REQUIRED WORK
Reproduce every line of the records below word for word, keeping the same order, spelling, punctuation, and line breaks.
..............................
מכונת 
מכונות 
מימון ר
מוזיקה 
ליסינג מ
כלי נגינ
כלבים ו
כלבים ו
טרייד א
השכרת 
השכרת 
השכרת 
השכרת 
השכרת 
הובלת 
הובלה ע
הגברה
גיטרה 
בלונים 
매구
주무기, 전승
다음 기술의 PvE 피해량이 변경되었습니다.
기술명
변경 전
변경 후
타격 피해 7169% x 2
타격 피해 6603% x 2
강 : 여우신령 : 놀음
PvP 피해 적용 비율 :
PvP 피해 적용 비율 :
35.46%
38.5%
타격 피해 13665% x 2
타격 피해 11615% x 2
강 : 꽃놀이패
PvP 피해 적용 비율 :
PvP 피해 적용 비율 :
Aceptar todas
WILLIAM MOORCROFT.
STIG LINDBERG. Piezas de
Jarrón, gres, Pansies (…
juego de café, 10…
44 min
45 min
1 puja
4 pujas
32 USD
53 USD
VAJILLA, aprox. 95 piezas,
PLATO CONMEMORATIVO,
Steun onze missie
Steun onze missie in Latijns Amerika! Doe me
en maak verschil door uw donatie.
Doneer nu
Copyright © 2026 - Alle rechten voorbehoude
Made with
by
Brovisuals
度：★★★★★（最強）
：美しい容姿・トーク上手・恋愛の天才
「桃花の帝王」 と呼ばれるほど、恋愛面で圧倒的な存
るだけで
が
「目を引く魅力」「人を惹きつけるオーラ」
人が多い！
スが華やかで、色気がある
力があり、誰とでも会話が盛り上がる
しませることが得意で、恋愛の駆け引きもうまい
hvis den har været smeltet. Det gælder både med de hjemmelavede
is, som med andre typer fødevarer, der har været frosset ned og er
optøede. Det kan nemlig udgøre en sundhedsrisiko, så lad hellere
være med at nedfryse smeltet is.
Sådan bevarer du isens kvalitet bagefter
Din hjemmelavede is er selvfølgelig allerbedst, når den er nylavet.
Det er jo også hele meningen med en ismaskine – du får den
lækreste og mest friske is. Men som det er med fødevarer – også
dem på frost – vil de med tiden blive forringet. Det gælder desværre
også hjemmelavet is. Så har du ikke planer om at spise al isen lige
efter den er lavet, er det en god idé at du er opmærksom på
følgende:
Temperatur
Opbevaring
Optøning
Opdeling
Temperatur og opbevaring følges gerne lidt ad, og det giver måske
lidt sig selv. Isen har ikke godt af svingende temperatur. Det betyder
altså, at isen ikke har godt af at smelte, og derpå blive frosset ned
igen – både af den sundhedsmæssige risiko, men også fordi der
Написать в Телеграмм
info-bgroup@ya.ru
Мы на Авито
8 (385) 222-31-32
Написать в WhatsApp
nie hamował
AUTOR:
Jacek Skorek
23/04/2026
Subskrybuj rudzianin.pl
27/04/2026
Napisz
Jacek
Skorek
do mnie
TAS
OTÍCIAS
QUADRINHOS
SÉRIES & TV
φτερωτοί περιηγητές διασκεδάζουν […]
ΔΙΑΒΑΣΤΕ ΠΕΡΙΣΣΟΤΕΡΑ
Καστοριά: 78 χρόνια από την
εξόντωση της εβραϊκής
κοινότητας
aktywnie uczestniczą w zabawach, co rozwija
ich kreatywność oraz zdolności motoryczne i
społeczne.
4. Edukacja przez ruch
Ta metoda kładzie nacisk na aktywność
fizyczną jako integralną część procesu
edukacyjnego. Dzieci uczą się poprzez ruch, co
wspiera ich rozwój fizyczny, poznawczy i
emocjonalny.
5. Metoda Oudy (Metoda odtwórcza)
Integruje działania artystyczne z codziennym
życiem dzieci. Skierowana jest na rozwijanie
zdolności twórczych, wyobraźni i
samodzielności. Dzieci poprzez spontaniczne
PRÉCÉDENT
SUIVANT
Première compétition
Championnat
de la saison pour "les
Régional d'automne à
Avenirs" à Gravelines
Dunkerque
..............................
REPLY TO THE EXERCISE
מכונת 
מכונות 
מימון ר
מוזיקה 
ליסינג מ
כלי נגינ
כלבים ו
כלבים ו
טרייד א
השכרת 
השכרת 
השכרת 
השכרת 
השכרת 
הובלת 
הובלה ע
הגברה
גיטרה 
בלונים 
매구
주무기, 전승
다음 기술의 PvE 피해량이 변경되었습니다.
기술명
변경 전
변경 후
타격 피해 7169% x 2
타격 피해 6603% x 2
강 : 여우신령 : 놀음
PvP 피해 적용 비율 :
PvP 피해 적용 비율 :
35.46%
38.5%
타격 피해 13665% x 2
타격 피해 11615% x 2
강 : 꽃놀이패
PvP 피해 적용 비율 :
PvP 피해 적용 비율 :
Aceptar todas
WILLIAM MOORCROFT.
STIG LINDBERG. Piezas de
Jarrón, gres, Pansies (…
juego de café, 10…
44 min
45 min
1 puja
4 pujas
32 USD
53 USD
VAJILLA, aprox. 95 piezas,
PLATO CONMEMORATIVO,
Steun onze missie
Steun onze missie in Latijns Amerika! Doe me
en maak verschil door uw donatie.
Doneer nu
Copyright © 2026 - Alle rechten voorbehoude
Made with
by
Brovisuals
度：★★★★★（最強）
：美しい容姿・トーク上手・恋愛の天才
「桃花の帝王」 と呼ばれるほど、恋愛面で圧倒的な存
るだけで
が
「目を引く魅力」「人を惹きつけるオーラ」
人が多い！
スが華やかで、色気がある
力があり、誰とでも会話が盛り上がる
しませることが得意で、恋愛の駆け引きもうまい
hvis den har været smeltet. Det gælder både med de hjemmelavede
is, som med andre typer fødevarer, der har været frosset ned og er
optøede. Det kan nemlig udgøre en sundhedsrisiko, så lad hellere
være med at nedfryse smeltet is.
Sådan bevarer du isens kvalitet bagefter
Din hjemmelavede is er selvfølgelig allerbedst, når den er nylavet.
Det er jo også hele meningen med en ismaskine – du får den
lækreste og mest friske is. Men som det er med fødevarer – også
dem på frost – vil de med tiden blive forringet. Det gælder desværre
også hjemmelavet is. Så har du ikke planer om at spise al isen lige
efter den er lavet, er det en god idé at du er opmærksom på
følgende:
Temperatur
Opbevaring
Optøning
Opdeling
Temperatur og opbevaring følges gerne lidt ad, og det giver måske
lidt sig selv. Isen har ikke godt af svingende temperatur. Det betyder
altså, at isen ikke har godt af at smelte, og derpå blive frosset ned
igen – både af den sundhedsmæssige risiko, men også fordi der
Написать в Телеграмм
info-bgroup@ya.ru
Мы на Авито
8 (385) 222-31-32
Написать в WhatsApp
nie hamował
AUTOR:
Jacek Skorek
23/04/2026
Subskrybuj rudzianin.pl
27/04/2026
Napisz
Jacek
Skorek
do mnie
TAS
OTÍCIAS
QUADRINHOS
SÉRIES & TV
φτερωτοί περιηγητές διασκεδάζουν […]
ΔΙΑΒΑΣΤΕ ΠΕΡΙΣΣΟΤΕΡΑ
Καστοριά: 78 χρόνια από την
εξόντωση της εβραϊκής
κοινότητας
aktywnie uczestniczą w zabawach, co rozwija
ich kreatywność oraz zdolności motoryczne i
społeczne.
4. Edukacja przez ruch
Ta metoda kładzie nacisk na aktywność
fizyczną jako integralną część procesu
edukacyjnego. Dzieci uczą się poprzez ruch, co
wspiera ich rozwój fizyczny, poznawczy i
emocjonalny.
5. Metoda Oudy (Metoda odtwórcza)
Integruje działania artystyczne z codziennym
życiem dzieci. Skierowana jest na rozwijanie
zdolności twórczych, wyobraźni i
samodzielności. Dzieci poprzez spontaniczne
PRÉCÉDENT
SUIVANT
Première compétition
Championnat
de la saison pour "les
Régional d'automne à
Avenirs" à Gravelines
Dunkerque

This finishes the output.